◆ **Instructions for the task**: How many lines in the records below contain the word "Вчера"? Reply with the number only.
START Input data
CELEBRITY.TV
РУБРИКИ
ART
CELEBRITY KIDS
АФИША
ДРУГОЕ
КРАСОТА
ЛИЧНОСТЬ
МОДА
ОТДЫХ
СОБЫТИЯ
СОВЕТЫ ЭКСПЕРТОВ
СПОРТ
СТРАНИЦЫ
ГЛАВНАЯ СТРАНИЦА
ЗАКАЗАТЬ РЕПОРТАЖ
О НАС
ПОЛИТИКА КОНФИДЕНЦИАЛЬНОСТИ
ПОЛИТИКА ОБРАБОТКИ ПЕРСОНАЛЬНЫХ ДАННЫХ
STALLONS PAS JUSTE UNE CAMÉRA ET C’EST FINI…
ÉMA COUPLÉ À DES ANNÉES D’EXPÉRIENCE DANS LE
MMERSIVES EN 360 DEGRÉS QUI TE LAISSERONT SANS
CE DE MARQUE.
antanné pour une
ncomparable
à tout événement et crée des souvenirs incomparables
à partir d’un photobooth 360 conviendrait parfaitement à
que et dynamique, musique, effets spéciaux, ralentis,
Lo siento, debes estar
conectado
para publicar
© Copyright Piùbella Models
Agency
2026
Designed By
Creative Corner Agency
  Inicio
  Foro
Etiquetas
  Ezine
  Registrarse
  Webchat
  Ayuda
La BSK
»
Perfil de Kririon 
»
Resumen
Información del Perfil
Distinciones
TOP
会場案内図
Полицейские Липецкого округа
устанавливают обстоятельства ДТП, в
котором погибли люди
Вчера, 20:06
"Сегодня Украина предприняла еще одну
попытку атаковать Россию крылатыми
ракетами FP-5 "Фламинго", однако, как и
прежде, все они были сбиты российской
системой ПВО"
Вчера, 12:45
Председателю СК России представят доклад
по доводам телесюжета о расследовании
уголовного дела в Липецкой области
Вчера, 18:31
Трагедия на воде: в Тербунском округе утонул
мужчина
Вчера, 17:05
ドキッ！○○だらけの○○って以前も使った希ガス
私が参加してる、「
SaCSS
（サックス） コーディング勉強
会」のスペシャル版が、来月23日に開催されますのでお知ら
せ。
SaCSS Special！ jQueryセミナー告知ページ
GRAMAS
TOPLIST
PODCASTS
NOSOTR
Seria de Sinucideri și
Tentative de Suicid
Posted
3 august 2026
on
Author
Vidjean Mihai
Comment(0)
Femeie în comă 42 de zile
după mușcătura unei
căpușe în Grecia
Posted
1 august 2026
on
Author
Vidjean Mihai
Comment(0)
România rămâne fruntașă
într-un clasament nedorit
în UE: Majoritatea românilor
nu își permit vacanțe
END Input data
◆ **Result for this task**: 4